US 11,671,561 B1
Video conference background cleanup using reference image
Shihwei Chang, Sammamish, WA (US); Robert Aaron Klegon, Chicago, IL (US); Cynthia Eshiuan Lee, Austin, TX (US); Nicholas Mueller, Fitchburg, WI (US); and Shane Paul Springer, Manchester, MI (US)
Assigned to Zoom Video Communications, Inc., San Jose, CA (US)
Filed by Zoom Video Communications, Inc., San Jose, CA (US)
Filed on Jul. 29, 2022, as Appl. No. 17/877,789.
Int. Cl.
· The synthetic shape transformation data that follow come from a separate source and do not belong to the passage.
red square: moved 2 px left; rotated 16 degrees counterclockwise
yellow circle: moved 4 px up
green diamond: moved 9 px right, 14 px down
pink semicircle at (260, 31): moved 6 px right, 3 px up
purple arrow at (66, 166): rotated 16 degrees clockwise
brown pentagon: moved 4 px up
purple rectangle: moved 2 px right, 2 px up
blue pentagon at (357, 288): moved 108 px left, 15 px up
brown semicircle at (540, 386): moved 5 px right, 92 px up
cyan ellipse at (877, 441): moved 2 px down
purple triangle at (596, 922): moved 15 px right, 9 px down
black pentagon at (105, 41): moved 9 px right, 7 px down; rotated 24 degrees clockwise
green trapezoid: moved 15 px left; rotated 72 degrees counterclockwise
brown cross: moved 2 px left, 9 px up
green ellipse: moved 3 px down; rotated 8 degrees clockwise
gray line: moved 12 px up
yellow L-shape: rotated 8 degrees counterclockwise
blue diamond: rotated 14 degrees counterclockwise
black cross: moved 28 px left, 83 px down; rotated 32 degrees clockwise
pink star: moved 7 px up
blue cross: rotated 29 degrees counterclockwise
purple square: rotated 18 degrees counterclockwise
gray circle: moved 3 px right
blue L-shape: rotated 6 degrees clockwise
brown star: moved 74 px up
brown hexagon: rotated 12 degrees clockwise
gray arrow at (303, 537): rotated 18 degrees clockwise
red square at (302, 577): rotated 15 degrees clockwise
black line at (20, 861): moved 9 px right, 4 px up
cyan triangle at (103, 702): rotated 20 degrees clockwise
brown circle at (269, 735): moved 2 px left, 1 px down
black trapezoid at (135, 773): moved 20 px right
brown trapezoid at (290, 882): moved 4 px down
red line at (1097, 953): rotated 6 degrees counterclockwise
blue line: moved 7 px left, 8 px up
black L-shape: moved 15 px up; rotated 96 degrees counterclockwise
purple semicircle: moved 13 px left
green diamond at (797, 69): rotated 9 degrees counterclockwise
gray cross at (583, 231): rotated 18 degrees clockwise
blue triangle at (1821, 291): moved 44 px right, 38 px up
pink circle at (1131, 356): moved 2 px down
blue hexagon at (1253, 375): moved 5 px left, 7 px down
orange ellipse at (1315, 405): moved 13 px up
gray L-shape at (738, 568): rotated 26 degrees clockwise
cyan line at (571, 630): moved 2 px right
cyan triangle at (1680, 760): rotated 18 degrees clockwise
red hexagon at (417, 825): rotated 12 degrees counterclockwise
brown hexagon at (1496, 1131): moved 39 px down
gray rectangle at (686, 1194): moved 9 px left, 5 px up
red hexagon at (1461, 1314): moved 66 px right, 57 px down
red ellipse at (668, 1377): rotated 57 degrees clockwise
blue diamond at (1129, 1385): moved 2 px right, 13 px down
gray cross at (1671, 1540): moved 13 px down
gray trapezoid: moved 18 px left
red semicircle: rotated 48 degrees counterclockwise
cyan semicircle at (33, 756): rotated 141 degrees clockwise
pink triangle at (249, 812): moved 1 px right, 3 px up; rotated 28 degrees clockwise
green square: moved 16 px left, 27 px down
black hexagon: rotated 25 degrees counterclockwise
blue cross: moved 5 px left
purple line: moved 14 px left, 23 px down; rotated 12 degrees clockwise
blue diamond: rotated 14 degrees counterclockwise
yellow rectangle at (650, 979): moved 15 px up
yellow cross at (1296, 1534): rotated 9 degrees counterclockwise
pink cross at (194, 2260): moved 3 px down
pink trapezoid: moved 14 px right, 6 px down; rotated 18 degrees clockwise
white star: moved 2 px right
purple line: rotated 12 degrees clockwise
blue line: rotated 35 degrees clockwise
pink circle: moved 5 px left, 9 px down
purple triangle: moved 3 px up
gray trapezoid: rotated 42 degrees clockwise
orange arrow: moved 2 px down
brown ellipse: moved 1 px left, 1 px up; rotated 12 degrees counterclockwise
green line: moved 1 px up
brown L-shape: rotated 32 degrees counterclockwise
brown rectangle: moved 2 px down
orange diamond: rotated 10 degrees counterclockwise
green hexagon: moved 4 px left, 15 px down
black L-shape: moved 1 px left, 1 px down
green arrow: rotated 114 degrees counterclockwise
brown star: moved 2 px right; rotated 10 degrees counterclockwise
H04N 7/14 (2006.01); G06T 7/194 (2017.01); G06V 40/16 (2022.01)
CPC H04N 7/147 (2013.01) [G06T 7/194 (2017.01); G06V 40/161 (2022.01); G06T 2207/10016 (2013.01); G06T 2207/30196 (2013.01)] 20 Claims
OG exemplary drawing
 
1. A method, comprising:
storing a reference image representing a physical background within a field of view of a camera of a client device;
receiving, via the camera and during a video conference to which the client device is connected, camera-generated visual data for output to at least one remote device connected to the video conference;
identifying, based on facial recognition applied to the camera-generated visual data, foreground imagery representing at least one person and background imagery representing content of the camera-generated visual data other than the foreground imagery;
identifying a difference between the background imagery and the reference image by identifying an item in the background imagery and determining that the item is not present at a co-located part of the reference image, the co-located part of the reference image being identified based on non-movable fixtures depicted in the background imagery and the reference image;
generating a composite image by replacing, within the background imagery of the camera-generated visual data, an item represented within the background imagery and within the identified difference with a co-located part of the reference image; and
transmitting the composite image to the at least one remote device during the video conference.
 
10. A non-transitory computer readable medium storing instructions operable to cause one or more processors to perform operations comprising:
storing a reference image representing a physical background within a field of view of a camera of a client device;
receiving, via the camera and during a video conference to which the client device is connected, camera-generated visual data for output to at least one remote device connected to the video conference;
identifying, based on facial recognition applied to the camera-generated visual data, foreground imagery representing at least one person and background imagery representing content of the camera-generated visual data other than the foreground imagery;
identifying a difference between the background imagery and the reference image by identifying an item in the background imagery and determining that the item is not present at a co-located part of the reference image, the co-located part of the reference image being identified based on non-movable fixtures depicted in the background imagery and the reference image;
generating a composite image by replacing, within the background imagery of the camera-generated visual data, an item represented within the background imagery and within the identified difference with a co-located part of the reference image; and
transmitting the composite image to the at least one remote device during the video conference.
 
19. An apparatus, comprising:
a memory; and
a processor configured to execute instructions stored in the memory to:
store a reference image representing a physical background within a field of view of a camera of a client device;
receive, via the camera and during a video conference to which the client device is connected, camera-generated visual data for output to at least one remote device connected to the video conference;
identify, based on facial recognition applied to the camera-generated visual data, foreground imagery representing at least one person and background imagery representing content of the camera-generated visual data other than the foreground imagery;
identify a difference between the background imagery and the reference image by identifying an item in the background imagery and determining that the item is not present at a co-located part of the reference image, the co-located part of the reference image being identified based on non-movable fixtures depicted in the background imagery and the reference image;
generate a composite image by replacing, within the background imagery of the camera-generated visual data, an item represented within the background imagery and within the identified difference with a co-located part of the reference image; and
transmit the composite image to the at least one remote device during the video conference.